Dan krijgen we een verschil in tijd van 0 gedeeld door 0.
dT = 0 / 0
Dat komt (als ik me hier niet vergis, dankzij de deling door 0) wel op 0. Dus, als ik ergens volledig stil zou hangen in het universum, dan de verstrijkende tijd gelijk zijn aan 0?

Beangstigende gedachte...

Koen Robeys zei

Joris: laat me eerst toegeven dat we hier wat mij betreft 100% aan science fiction aan het doen zijn.

Dit gezegd zijnde... Volgens mij kan je nooit "je niet verplaatsen". Je kan stilzitten ten opzichte van je huis en het grootste deel van de planeet Aarde, maar ten opzichte van het grootste deel van de materie uit het universum ben je wel degelijk je positie aan het veranderen.

Ivan Janssens zei

Toevallig lag ik gisterenavond ook over "tijd" te filosoferen, zonder wiskundige formules weliswaar. Hoe kan je de doden terug tot leven wekken? Simpel (enfin, simpel), gewoon de tijd omkeren. Op deze wijze kan je ook iets doen ontstaan uit niets. Door terug te gaan in de tijd kan inderdaad iets dat volledig verdwenen was (tot niets herleidt) terug tot datzelfde iets worden gebracht. Voor de "big bang" was er niets. Zou het kunnen dat het "iets" dat tijdens de big bang ontstond, ontstond omdat de tijd in de omgekeerde richting ging? Maar toen dacht ik: voor de big bang was er niets, dus ook geen tijd. Terug naar af. Kan de wiskunde hier iets over zeggen?

Koen Robeys zei

Ivan: Ik zie denk ik twee kwesties:

"Terug in de tijd": Als ik ondanks alles even mijn formule ernstig neem (dt = dr/s), dan vind ik geen andere fysische realiteit voor "tijd", dan een verhouding tussen objecten in de ruimte, gegeven dat die onderling aan het bewegen zijn.

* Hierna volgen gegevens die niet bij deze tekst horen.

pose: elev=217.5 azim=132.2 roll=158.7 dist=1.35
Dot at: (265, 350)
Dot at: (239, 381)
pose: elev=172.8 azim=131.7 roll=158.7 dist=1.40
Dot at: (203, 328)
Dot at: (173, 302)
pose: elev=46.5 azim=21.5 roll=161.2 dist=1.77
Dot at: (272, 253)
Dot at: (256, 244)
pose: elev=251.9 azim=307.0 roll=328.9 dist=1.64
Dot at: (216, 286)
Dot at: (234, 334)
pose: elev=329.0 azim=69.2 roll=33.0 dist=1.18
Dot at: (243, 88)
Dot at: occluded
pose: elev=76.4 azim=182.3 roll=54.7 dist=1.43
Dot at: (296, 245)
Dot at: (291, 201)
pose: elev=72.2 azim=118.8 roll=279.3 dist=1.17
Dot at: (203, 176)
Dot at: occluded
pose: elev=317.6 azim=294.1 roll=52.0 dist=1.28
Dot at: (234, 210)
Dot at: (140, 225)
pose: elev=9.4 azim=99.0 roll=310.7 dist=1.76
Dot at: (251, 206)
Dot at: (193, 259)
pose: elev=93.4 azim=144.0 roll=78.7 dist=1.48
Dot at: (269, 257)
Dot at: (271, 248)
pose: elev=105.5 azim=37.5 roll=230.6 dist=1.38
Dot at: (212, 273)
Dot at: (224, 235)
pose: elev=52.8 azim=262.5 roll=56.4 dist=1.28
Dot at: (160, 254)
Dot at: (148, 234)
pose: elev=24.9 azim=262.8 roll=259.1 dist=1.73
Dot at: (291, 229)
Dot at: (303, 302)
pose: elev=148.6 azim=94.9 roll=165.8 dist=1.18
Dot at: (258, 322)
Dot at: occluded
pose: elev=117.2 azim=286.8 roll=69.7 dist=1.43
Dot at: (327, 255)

Terwijl jouw "terug in de tijd" als assumptie meeneemt dat tijd een onafhankelijke realiteit is, die een welbepaalde richting heeft, en die dan ook omkeerbaar kan zijn.

Het één is ongetwijfeld niet dwazer dan het andere, we weten er nu eenmaal niets van. Beïnvloed door mijn eigen scenario als ik me voel heb ik niet echt iets te zeggen over een "terug in de tijd" scenario.

"Voor de Big Bang". Hier denk ik dat we een groot onderscheid moeten maken tussen "we weten er niets over", en "er *was* niets". Als je de boeken van Greene of Smolin (waarnaar ik de laatste tijd verwijs) leest zie je dat ze wel degelijk proberen door te stoten naar "voor de Big Bang", en dat ze proberen daar een "wetenschap" van te maken.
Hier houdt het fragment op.